§ TASK TO CARRY OUT
Quote the records that follow in full, leaving the pictures out.

#####

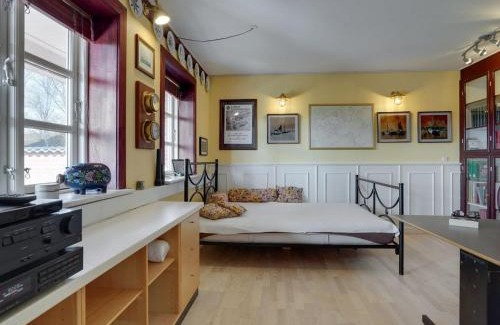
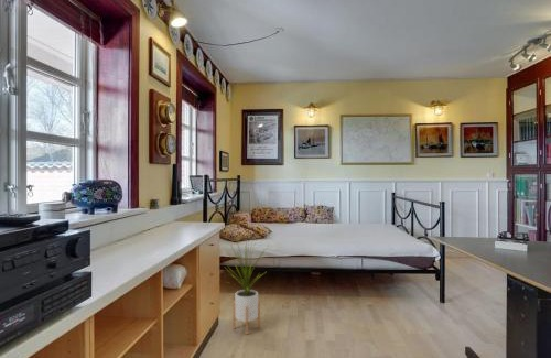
+ house plant [223,237,269,335]
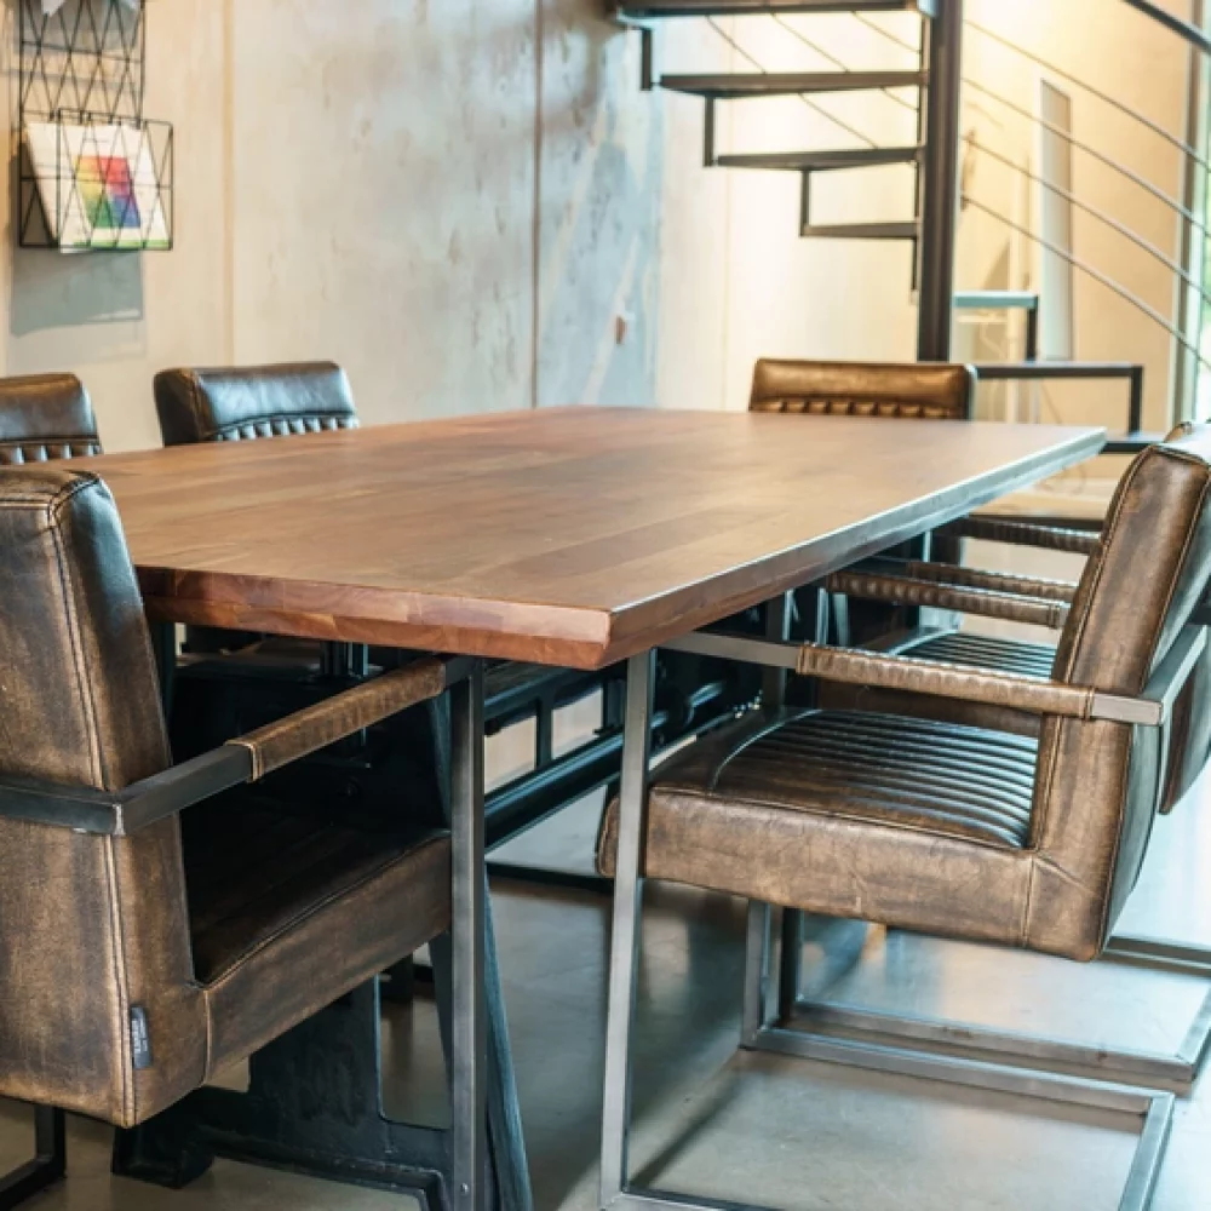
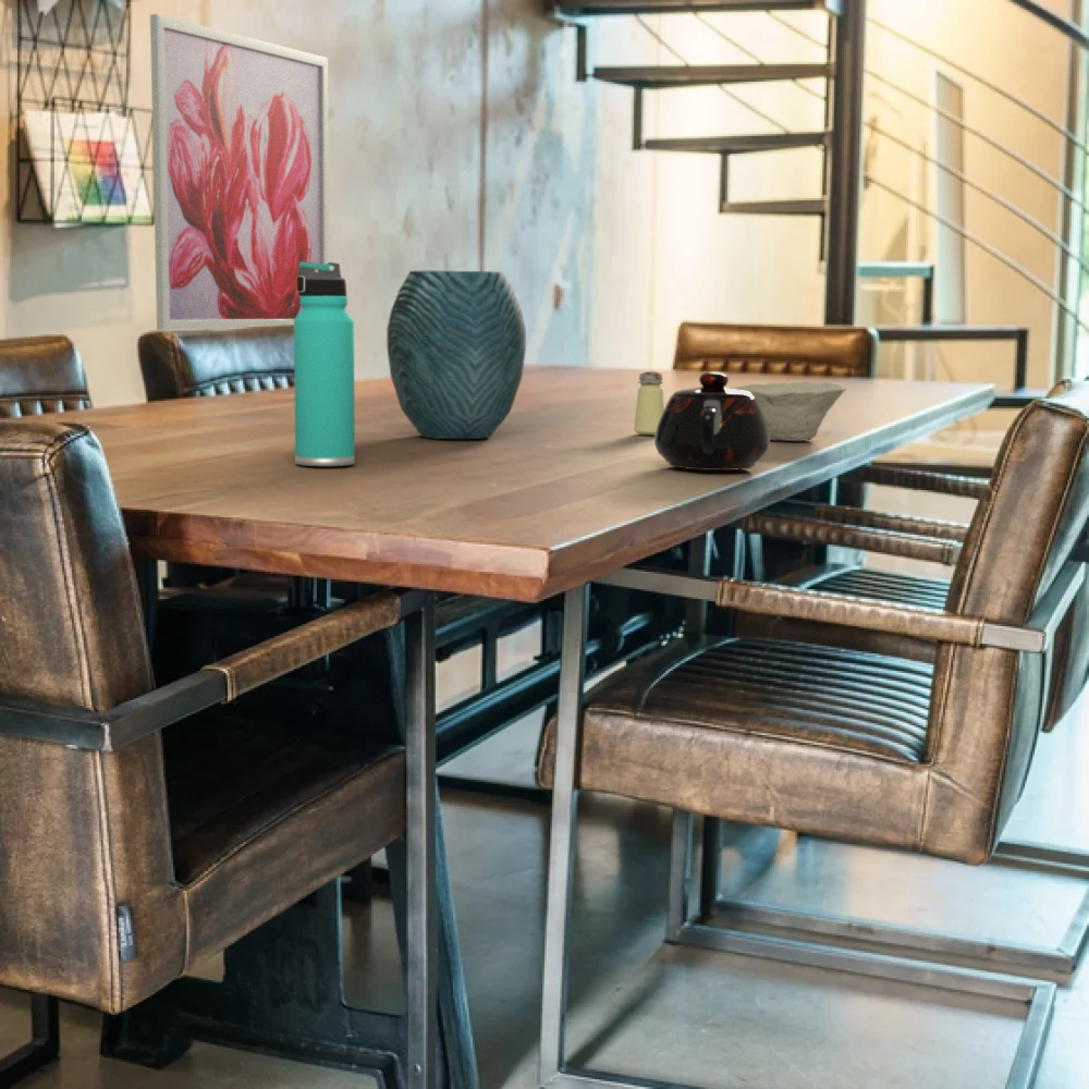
+ bowl [732,381,847,442]
+ saltshaker [633,370,665,436]
+ wall art [149,13,330,331]
+ thermos bottle [293,261,356,467]
+ vase [386,270,527,440]
+ teapot [653,371,771,472]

#####

§ TASK OUTPUT
+ house plant [223,237,269,335]
+ bowl [732,381,847,442]
+ saltshaker [633,370,665,436]
+ wall art [149,13,330,331]
+ thermos bottle [293,261,356,467]
+ vase [386,270,527,440]
+ teapot [653,371,771,472]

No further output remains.